O nome varia da empresa Uber, na qual os motoristas possuem essa liberdade e atuam de acordo com a demanda dos clientes. Contudo, o modelo não se restringe a quem trabalha com aplicativos.

A chamada Revolução Industrial 4.0, decorrente da enorme revolução tecnológica que vem ocorrendo, acarretou o surgimento de novas formas de trabalho. Os setores vêm passando por enormes transformações nos últimos anos, e um dos desafios da Justiça do Trabalho é evoluir para acompanhar tais transformações”, ressalta a juíza.

Questionada sobre o vínculo empregatício através das plataformas digitais, a magistrada fala que ainda há muita discussão nos tribunais sobre o assunto, já que a jurisprudência ainda não está estabilizada quanto ao tema, e existem decisões que os reconhecem como empregados e outras em que são reconhecidos como autônomos.

Outro ponto levantado foi quanto a exigência da carteirinha de vacinação do empregado, após entrar um vigor uma portaria do Ministério do Trabalho e Previdência que proíbe as empresas de exigirem o comprovante de vacinação contra covid-19 para contratar ou demitir trabalhadores por justa causa.

O Ministério Público do Trabalho chegou a divulgar um guia esclarecendo que a vacinação é uma medida de proteção coletiva e, portanto, um dever tanto de empregados quanto de empregadores.
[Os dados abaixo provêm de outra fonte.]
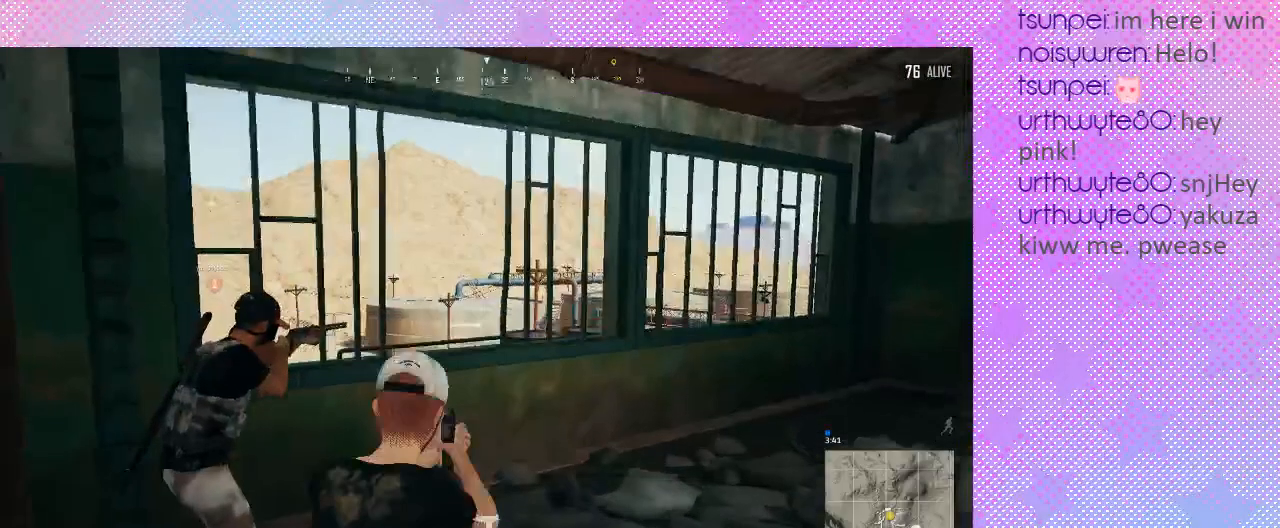
{"keys": [], "mouse": [], "events": []}
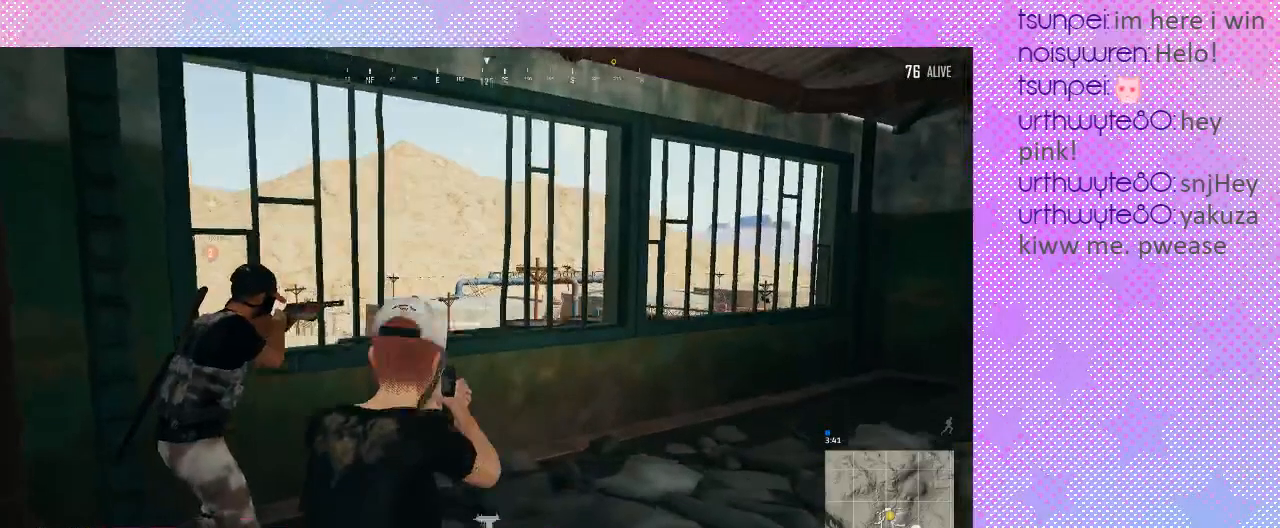
{"keys": ["c"], "mouse": [], "events": [[433, "c", "down"]]}
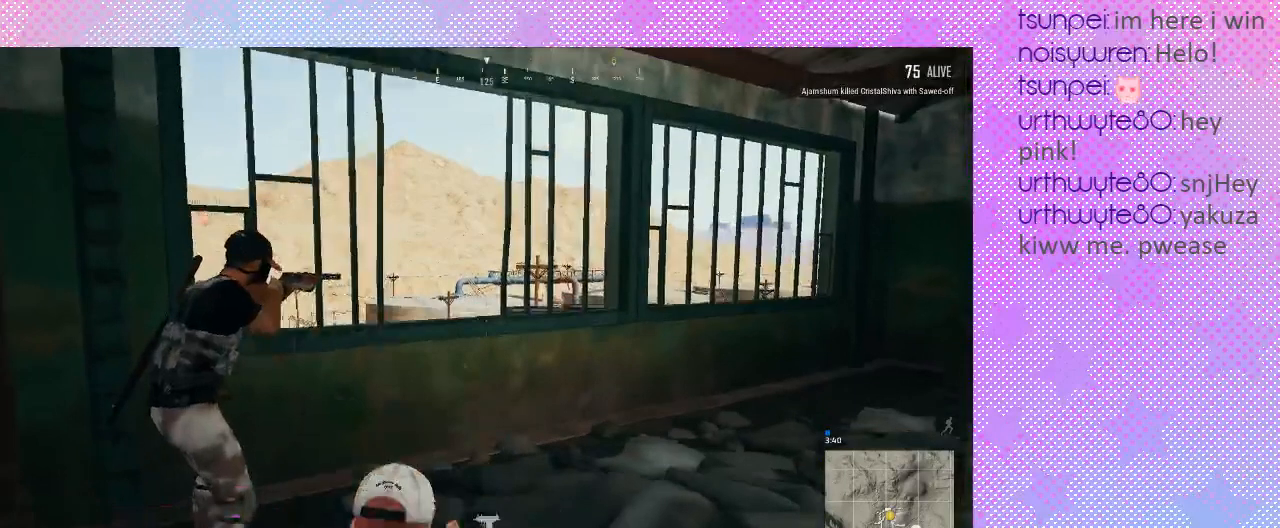
{"keys": [], "mouse": [], "events": [[433, "c", "up"]]}
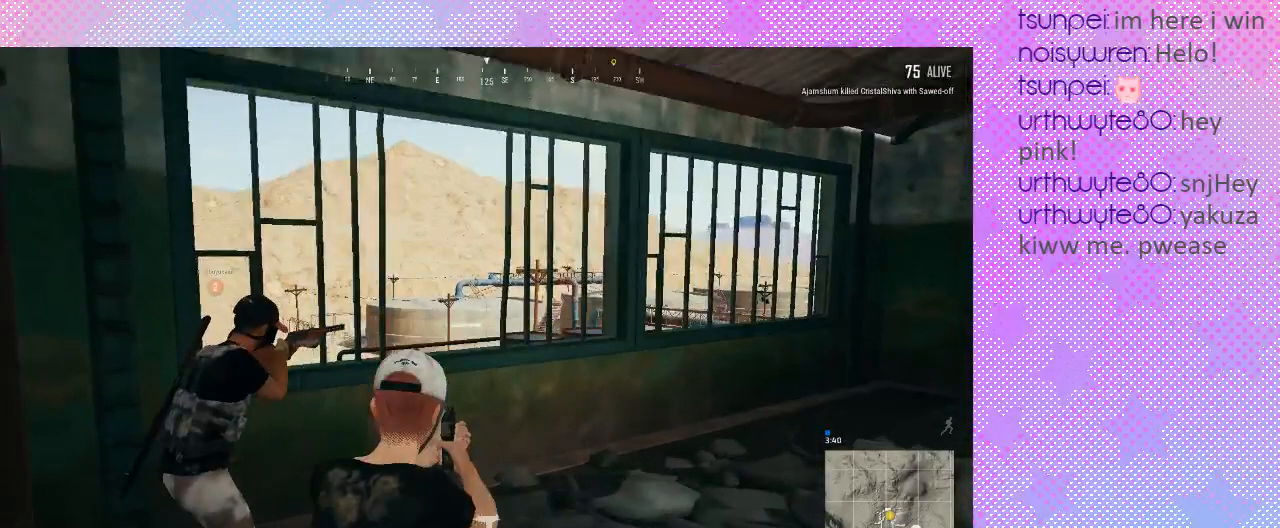
{"keys": ["c"], "mouse": [], "events": [[300, "c", "down"]]}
“O empregador tem a obrigação de manter o meio ambiente de trabalho saudável e hígido para todos os que lá transitam. Então, entendo que está inserido dentro do seu poder diretivo a exigência da certeira de vacinação para que o empregado adentre no local de trabalho. Há decisões que confirmaram a justa causa em tais situações. Eu não enfrentei tal questão”, diz Marlise.

Reforma trabalhista

“A reforma trabalhista acarretou a precarização das relações empregatícias, como por exemplo, o surgimento do contrato intermitente. Pessoalmente, não vislumbro avanços com a reforma. Não houve aumento de empregabilidade”, resume.

Marlise admite que a reforma causou um decréscimo do ajuizamento de ações na Justiça do Trabalho, porque a partir de 2017 passou a ser exigido o pagamento de honorários de sucumbência na justiça trabalhista. “O Tribunal Regional do Trabalho da 8ª Região editou súmula, na qual afastou a incidência de tal dispositivo da reforma por entender que é inconstitucional”.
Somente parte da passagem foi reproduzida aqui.